Támesis, located in the department of Antioquia, is an agricultural town and municipality in the southwest of the region. It also happens to be a great place to view outstanding examples of Colombian petroglyphs. El Pirú Rock features around 58 of these, with varying anthropomorphic phytomorphic, geometric and zoomorphic designs, with El Encanto Rock featuring a further 9.

However, if this is all a little too anthropological for you, there’s always an abundance of nature to see, such as the mineral-laden Cerro de Cristo Rey mountain, and why not add a little adrenalin to your Támesis experience with an extreme sport or two? Rappel, the posh word for abseiling down sheer rock-faces, and canyoning, similar to the former with the added bonus of a waterfall accompanying you on the way down, are both available here. In other words, you can enjoy the majesty of the Colombian landscape with your heart in your mouth!

9. Nuquí – “Whales, Jungle & Beaches”

Right on the western coast of Colombia, you’ll find Nuquí in the department of Choco. From here, a mere 1 hour boat-ride away is the paradise of Guachalito, with its beautiful mocha-colored, sandy beach, running alongside lush green jungle. Couple that with the breathtaking marine life on offer, and it’s a stunning place, not to be missed – a real secret Colombian tour location. The Colombian landscape is all about its biodiversity, and you have just landed smack in the middle of it.

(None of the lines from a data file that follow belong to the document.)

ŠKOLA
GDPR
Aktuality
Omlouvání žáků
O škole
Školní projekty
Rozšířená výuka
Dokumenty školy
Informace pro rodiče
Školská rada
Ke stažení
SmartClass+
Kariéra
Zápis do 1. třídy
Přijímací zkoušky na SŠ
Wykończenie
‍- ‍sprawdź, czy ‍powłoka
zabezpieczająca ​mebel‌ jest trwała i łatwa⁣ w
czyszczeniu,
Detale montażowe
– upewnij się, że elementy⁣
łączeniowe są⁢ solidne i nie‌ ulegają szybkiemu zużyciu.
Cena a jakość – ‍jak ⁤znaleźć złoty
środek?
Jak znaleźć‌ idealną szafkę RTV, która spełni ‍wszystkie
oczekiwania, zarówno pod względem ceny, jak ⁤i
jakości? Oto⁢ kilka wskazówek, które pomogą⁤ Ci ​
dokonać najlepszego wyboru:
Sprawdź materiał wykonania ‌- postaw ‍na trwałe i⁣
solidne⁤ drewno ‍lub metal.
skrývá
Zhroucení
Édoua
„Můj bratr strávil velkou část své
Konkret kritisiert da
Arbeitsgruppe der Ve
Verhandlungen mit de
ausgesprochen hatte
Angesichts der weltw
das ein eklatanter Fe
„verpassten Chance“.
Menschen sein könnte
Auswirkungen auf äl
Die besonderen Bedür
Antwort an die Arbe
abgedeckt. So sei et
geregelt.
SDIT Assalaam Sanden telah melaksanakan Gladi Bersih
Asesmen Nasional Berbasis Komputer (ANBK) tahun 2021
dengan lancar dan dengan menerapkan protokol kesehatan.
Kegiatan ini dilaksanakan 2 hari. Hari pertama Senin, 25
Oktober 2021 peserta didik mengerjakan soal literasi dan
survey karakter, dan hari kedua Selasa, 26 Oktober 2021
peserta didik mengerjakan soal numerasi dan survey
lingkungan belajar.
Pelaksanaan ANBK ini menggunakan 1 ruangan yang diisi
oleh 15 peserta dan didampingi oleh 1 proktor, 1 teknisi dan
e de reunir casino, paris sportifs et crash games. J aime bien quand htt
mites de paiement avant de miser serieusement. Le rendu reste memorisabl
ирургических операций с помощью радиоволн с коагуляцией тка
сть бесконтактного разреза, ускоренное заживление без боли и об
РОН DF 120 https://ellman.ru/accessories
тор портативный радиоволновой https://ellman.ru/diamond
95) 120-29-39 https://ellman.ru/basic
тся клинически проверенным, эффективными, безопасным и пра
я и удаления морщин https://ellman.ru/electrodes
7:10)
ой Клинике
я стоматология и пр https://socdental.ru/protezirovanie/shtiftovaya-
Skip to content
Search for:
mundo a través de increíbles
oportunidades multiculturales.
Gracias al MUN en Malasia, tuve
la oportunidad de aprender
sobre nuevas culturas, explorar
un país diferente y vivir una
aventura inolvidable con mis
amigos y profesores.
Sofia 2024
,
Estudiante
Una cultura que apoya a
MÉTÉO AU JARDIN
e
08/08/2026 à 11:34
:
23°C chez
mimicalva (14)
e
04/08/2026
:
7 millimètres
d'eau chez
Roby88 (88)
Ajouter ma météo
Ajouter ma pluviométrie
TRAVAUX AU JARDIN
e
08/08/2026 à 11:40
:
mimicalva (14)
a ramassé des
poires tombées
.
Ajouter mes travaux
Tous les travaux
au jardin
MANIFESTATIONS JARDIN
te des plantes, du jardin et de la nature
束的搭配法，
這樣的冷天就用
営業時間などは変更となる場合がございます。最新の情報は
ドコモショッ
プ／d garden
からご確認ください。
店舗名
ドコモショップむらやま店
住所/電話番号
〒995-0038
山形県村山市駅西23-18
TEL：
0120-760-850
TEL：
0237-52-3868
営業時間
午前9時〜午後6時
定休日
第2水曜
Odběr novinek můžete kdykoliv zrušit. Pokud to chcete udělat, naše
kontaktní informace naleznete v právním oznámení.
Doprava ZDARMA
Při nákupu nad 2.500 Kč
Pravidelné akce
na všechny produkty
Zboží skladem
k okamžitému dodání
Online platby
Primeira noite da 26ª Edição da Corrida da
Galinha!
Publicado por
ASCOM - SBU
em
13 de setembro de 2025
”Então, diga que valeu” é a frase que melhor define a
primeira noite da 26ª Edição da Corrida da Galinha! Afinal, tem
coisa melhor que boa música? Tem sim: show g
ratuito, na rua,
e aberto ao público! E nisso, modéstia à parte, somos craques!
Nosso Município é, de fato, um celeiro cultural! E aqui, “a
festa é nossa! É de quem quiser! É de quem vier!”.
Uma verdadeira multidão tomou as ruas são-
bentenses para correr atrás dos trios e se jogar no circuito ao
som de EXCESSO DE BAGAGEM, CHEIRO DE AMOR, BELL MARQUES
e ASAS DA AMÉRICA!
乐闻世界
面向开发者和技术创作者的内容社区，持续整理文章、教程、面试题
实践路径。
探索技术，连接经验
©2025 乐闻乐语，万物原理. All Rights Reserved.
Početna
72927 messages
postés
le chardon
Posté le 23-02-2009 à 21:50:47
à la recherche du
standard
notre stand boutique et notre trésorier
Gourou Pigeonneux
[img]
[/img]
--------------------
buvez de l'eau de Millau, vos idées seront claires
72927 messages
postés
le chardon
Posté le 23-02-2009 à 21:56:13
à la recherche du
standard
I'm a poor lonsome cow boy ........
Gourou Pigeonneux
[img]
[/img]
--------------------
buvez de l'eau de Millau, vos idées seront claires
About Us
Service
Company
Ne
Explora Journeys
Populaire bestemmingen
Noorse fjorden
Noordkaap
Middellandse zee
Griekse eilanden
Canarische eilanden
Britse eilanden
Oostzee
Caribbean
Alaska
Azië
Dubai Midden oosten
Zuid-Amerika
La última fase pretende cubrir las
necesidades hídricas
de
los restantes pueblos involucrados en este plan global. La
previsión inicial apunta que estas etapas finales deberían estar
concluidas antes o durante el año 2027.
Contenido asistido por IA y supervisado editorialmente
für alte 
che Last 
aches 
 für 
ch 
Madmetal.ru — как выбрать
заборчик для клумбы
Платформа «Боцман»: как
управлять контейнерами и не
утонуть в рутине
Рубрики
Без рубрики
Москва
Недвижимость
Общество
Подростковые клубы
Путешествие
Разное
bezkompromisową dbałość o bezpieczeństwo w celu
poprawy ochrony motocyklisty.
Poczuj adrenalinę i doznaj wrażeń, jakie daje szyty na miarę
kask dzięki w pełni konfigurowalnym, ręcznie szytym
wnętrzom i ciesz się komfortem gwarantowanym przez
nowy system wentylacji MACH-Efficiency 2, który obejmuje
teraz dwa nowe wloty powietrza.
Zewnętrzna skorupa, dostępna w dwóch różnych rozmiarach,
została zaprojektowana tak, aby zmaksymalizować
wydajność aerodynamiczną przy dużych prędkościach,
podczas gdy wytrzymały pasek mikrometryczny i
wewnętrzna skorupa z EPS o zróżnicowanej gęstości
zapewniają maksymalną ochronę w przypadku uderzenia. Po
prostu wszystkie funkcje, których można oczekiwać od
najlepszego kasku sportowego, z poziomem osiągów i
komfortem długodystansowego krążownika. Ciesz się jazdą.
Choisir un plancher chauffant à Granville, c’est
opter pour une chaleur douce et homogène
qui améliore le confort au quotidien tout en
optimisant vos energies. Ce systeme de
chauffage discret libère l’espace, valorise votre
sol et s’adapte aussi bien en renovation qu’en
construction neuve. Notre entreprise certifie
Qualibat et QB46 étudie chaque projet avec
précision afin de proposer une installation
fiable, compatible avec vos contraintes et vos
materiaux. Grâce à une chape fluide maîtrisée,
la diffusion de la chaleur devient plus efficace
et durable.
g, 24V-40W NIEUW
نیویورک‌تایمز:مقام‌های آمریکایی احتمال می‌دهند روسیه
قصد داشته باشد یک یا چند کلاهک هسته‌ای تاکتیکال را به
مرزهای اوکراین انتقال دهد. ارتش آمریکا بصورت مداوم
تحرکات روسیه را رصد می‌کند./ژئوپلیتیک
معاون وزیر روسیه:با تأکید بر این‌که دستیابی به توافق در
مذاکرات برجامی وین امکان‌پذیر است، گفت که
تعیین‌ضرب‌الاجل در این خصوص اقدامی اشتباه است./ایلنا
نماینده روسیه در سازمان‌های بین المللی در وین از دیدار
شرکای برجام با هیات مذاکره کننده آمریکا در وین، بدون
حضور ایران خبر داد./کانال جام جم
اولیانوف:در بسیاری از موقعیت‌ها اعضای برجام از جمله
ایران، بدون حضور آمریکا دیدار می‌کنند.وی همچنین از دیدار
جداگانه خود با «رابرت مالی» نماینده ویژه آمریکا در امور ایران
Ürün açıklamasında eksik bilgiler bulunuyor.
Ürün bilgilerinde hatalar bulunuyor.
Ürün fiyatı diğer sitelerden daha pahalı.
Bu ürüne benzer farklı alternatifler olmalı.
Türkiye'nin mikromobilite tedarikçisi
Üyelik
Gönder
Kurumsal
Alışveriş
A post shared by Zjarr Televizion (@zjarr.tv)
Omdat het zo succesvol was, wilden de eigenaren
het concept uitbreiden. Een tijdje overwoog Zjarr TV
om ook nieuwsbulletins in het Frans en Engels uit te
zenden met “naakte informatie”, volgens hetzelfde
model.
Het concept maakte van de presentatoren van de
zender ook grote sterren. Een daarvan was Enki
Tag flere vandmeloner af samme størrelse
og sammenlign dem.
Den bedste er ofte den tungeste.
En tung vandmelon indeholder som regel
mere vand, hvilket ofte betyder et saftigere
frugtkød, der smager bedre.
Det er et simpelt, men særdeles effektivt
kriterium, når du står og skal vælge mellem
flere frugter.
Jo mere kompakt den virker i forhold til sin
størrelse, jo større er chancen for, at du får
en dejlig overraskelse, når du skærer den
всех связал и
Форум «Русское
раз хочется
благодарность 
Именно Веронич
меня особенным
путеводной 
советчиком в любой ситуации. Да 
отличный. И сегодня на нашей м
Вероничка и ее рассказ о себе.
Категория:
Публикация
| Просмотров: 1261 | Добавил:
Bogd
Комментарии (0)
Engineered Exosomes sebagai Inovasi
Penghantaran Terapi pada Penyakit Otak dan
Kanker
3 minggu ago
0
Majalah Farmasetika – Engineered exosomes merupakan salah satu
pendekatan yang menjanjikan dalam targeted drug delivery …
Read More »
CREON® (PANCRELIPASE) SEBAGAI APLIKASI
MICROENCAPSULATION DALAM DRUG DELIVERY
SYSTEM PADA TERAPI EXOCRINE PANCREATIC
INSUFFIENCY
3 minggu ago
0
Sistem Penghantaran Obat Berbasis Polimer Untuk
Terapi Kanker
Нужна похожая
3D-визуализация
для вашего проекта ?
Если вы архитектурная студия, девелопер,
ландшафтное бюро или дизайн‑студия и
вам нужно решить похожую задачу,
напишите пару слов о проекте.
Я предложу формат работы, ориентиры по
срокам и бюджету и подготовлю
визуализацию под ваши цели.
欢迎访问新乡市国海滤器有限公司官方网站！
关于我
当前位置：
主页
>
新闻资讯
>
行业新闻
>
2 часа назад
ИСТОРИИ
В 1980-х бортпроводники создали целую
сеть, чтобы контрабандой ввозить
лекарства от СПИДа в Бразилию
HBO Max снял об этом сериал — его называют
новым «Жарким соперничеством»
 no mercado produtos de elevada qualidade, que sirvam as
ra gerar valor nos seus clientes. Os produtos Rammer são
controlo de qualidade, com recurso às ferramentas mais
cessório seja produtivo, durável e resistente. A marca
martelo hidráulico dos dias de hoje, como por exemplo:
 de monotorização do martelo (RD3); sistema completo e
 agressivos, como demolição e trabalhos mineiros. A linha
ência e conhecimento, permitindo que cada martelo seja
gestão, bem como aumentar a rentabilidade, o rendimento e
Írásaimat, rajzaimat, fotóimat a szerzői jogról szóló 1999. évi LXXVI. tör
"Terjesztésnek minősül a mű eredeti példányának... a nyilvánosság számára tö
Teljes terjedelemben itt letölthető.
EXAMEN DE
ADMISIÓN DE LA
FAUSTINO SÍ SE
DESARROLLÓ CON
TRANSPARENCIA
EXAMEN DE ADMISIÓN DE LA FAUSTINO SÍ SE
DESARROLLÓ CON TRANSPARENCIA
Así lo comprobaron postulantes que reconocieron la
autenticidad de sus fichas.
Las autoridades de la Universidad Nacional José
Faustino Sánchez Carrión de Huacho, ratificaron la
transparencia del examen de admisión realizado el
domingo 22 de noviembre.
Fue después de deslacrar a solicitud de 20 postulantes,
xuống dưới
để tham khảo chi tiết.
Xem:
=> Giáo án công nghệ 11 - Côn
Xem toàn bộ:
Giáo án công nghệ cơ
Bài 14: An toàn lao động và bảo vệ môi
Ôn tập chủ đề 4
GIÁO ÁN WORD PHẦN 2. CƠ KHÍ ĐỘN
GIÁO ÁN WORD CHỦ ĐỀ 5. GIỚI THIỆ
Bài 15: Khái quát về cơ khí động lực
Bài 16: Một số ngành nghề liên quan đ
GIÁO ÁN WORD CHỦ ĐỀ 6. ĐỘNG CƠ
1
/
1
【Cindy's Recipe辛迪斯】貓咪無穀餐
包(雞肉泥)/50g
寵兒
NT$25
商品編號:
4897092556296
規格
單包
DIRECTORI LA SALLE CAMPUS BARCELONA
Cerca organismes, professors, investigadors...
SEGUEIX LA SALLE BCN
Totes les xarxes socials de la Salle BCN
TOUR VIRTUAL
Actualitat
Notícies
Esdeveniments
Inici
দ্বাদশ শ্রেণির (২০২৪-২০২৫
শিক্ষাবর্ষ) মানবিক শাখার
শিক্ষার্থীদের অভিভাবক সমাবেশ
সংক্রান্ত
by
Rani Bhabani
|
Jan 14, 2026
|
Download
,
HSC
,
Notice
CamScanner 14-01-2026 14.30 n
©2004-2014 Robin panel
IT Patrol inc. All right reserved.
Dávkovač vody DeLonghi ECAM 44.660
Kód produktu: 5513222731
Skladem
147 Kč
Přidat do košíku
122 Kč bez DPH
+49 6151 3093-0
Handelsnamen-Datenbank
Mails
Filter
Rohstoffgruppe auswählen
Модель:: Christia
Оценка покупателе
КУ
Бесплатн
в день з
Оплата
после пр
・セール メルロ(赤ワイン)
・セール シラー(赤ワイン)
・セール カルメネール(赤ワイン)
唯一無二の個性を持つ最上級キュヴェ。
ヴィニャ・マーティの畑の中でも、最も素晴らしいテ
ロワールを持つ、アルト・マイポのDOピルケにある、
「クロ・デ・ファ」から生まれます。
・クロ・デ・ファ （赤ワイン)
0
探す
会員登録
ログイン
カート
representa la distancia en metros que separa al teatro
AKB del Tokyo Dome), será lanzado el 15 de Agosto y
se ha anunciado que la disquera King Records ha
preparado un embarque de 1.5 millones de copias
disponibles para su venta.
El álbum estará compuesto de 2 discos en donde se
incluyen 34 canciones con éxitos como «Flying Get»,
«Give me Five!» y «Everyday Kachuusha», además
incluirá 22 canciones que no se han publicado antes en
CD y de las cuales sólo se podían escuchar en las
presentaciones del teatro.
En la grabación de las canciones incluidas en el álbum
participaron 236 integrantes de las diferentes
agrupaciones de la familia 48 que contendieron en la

There truly is something for everyone in this area. From eco-hikes that take you to the “Waterfall of Love,” thermal springs and pools of skin-enhancing mud, canoe trips along the Jovi River, the Terco Waterfall, endless surfing in the Pacific waters, to the awesome experience of whale watching (from July through to October is the season for this). You really won’t wish to leave here any time soon.

10. Jardín – “A Colombian Colonial Jewel”

And so we finally find ourselves at the last of our top 10 secret Colombian tour locations – the absolutely drop-dead gorgeous Antioquian pueblo of Jardín. Meaning simply “Garden,” this pueblo has hardly altered since colonial times of 140 years ago. Still bearing the colonial architecture of the time, the whitewashed buildings are all regaled with bright and colourfully painted doors and windows, balconies and locally-made cowhide chairs. It will really feel as if you are stepping back in time to the true culture of Colombia. Not too heavily featured in guide books, the pueblo of Jardín really is a Colombian colonial jewel. And, if you’re looking fora true testimonial, you need only look at the number of city-dwelling Colombians that come and visit here during the holiday seasons.